Turtle Mountain woman’s remains identified in North Carolina, death investigated as homicide
DURHAM, N.C. – Authorities in Durham, North Carolina, have confirmed the identity of remains found as that of a woman from the Turtle Mountains who was reported missing more than 15 years ago, and her death is being investigated as a homicide.
In a press conference Wednesday, Durham Police confirmed the identity of Jane Doe as Melissa Poitra.
Police said they found the remains in a self-storage facility in 2016, and until last month the remains had gone unidentified.
According to police, Poitra was last seen in the Durham area in late 2005.
Members of her family have started a GoFundMe page and have raised more than $10,000 to bring her remains home.
Police said the cause of death has not been determined.
They said they had to work with a number of organizations to conduct the DNA testing.
“It’s not an easy process, it’s not a very quick process we have to do things in certain manner and so it took a little bit of time because we had to go through a lot of different organizations to get to where we are now,” said Sgt. Quincey Tait of the Homicide Unit.
According to an update on the GoFundMe page posted Wednesday, the family is waiting on the official call that her remains can be collected.

INFORMATION SHOWN →

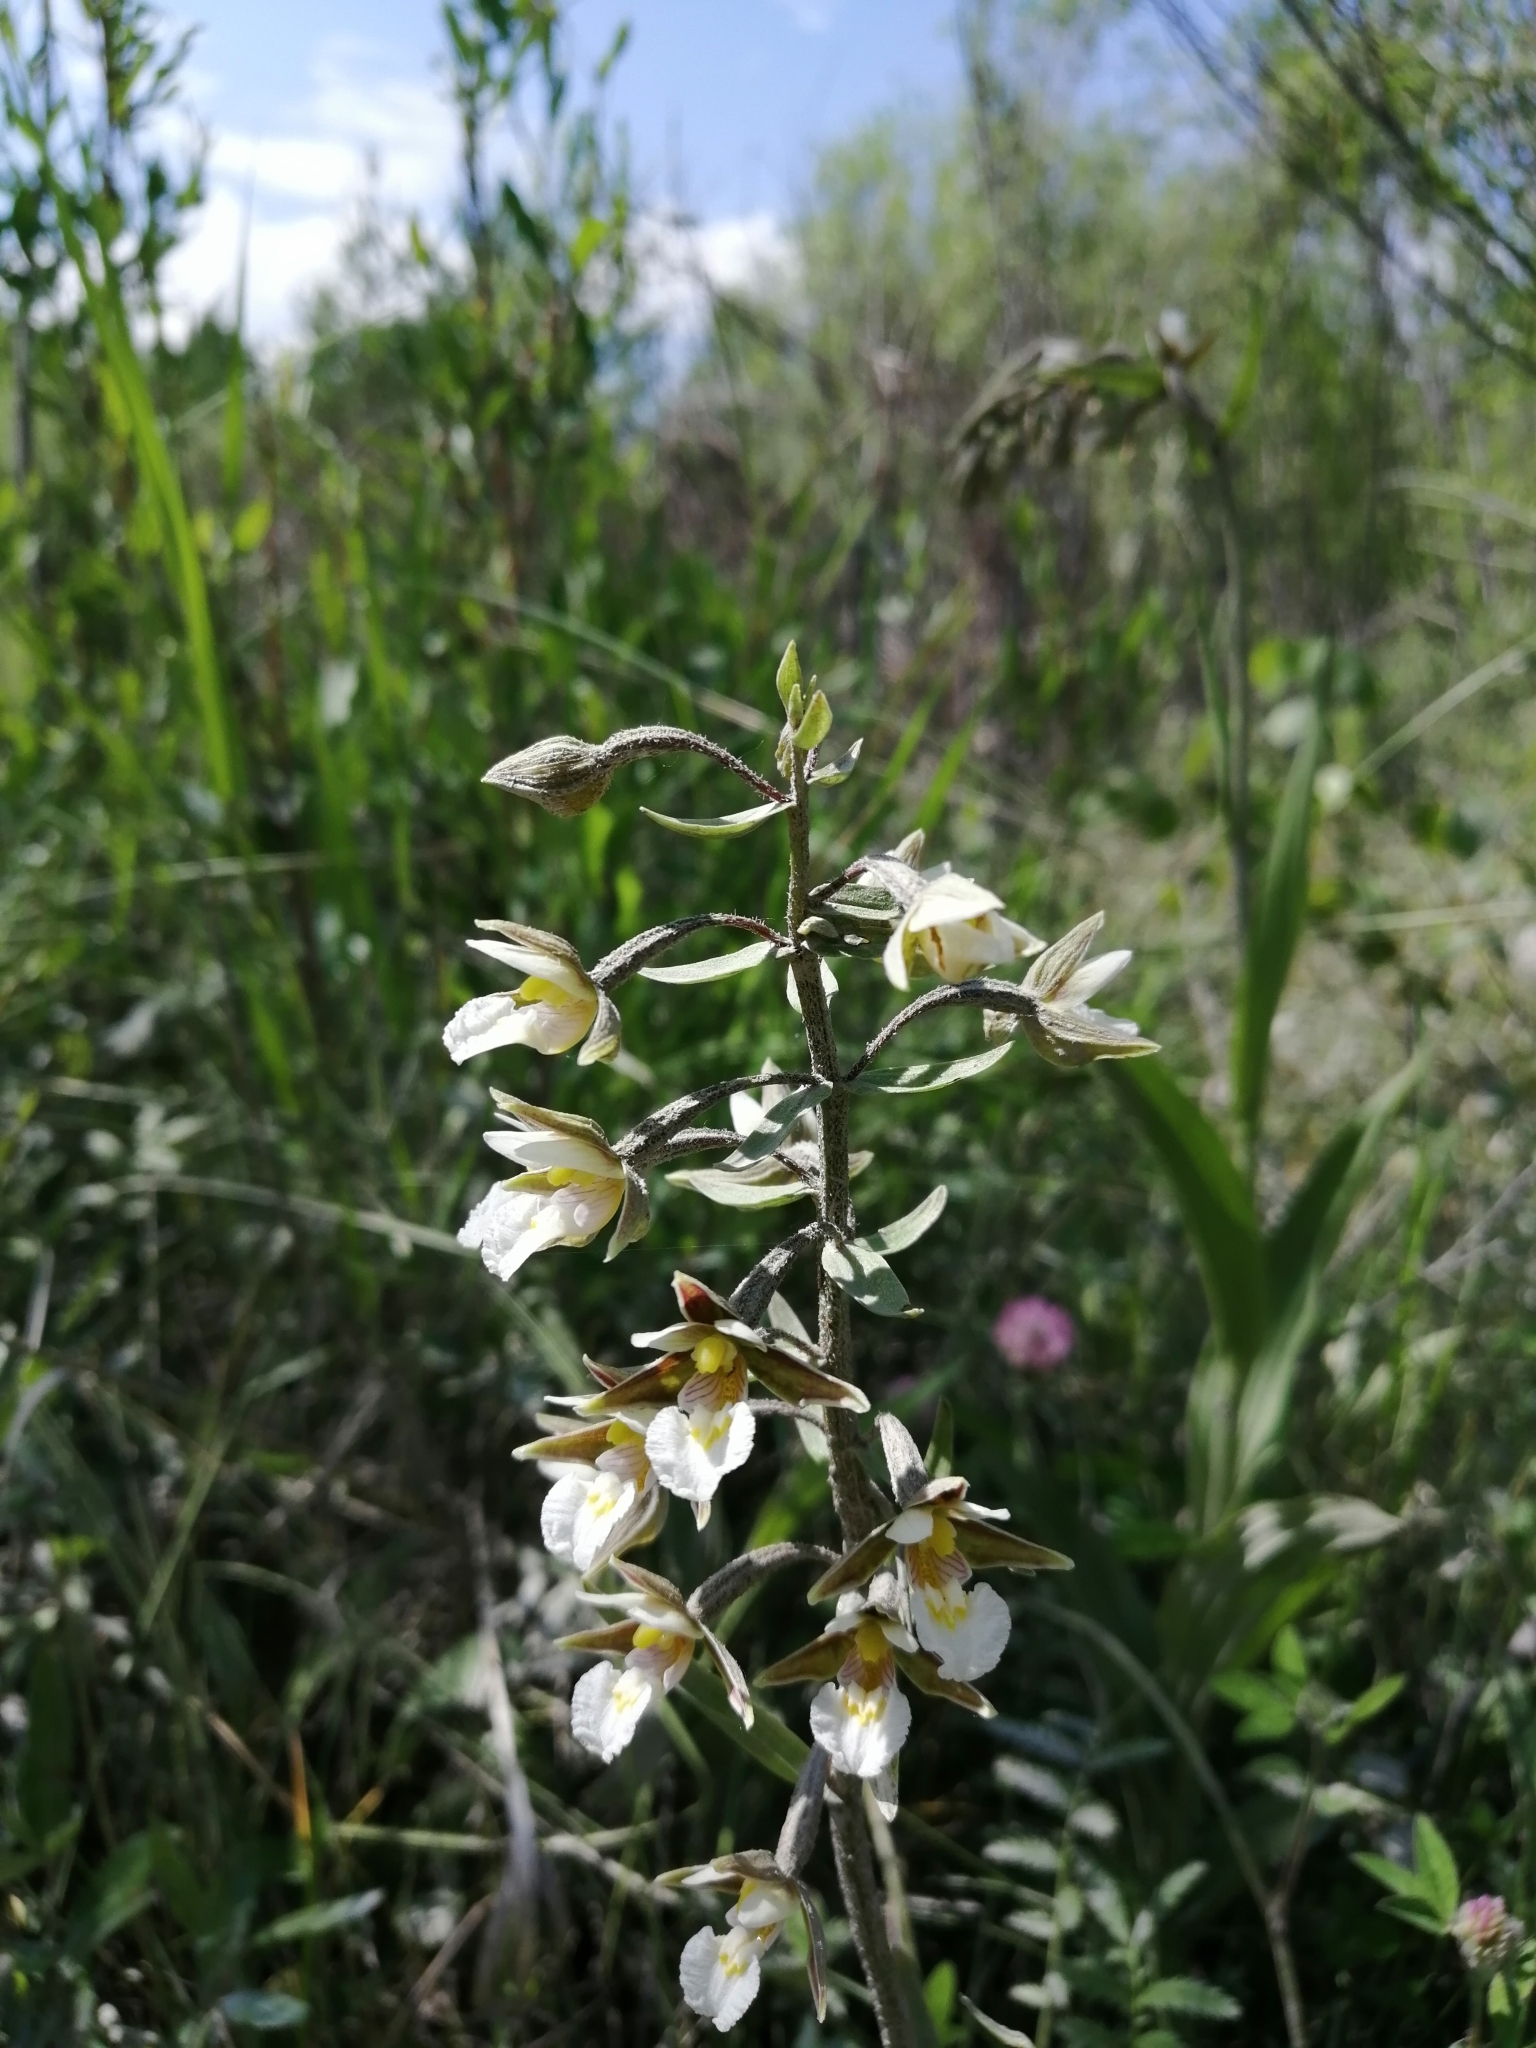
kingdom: Plantae
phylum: Tracheophyta
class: Liliopsida
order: Asparagales
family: Orchidaceae
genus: Epipactis
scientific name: Epipactis palustris
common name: Marsh helleborine
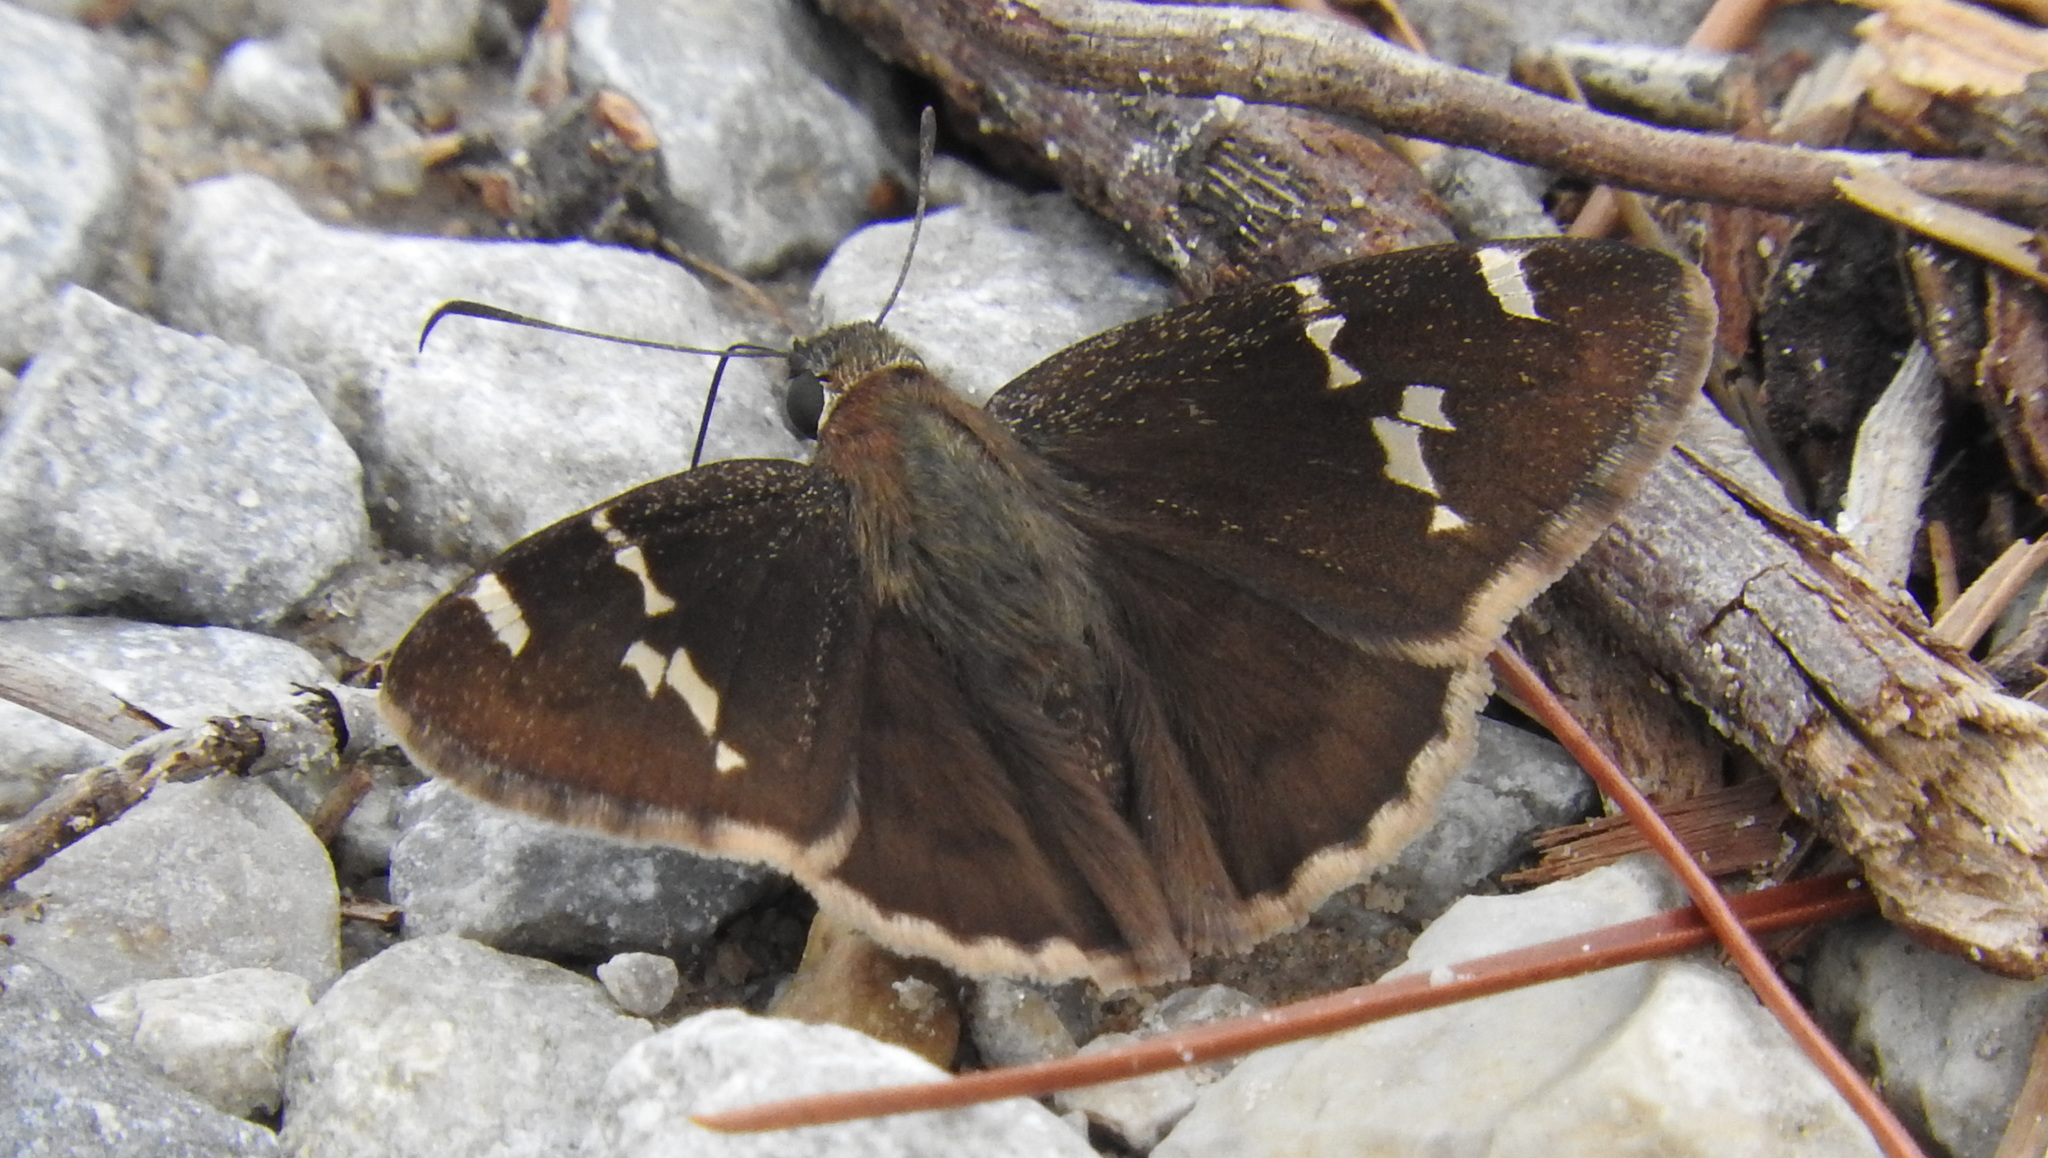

GOAL OF THE EXERCISE → Rewrite the paragraph beginning "DURHAM, N.C. – Authorities in Durham" from the news report on the Turtle Mountain woman above in one shorter sentence, keeping its main facts.

RESULT OF THIS EXERCISE → Durham, North Carolina, authorities have identified remains as those of a Turtle Mountains woman reported missing more than 15 years ago, and her death is being investigated as a homicide.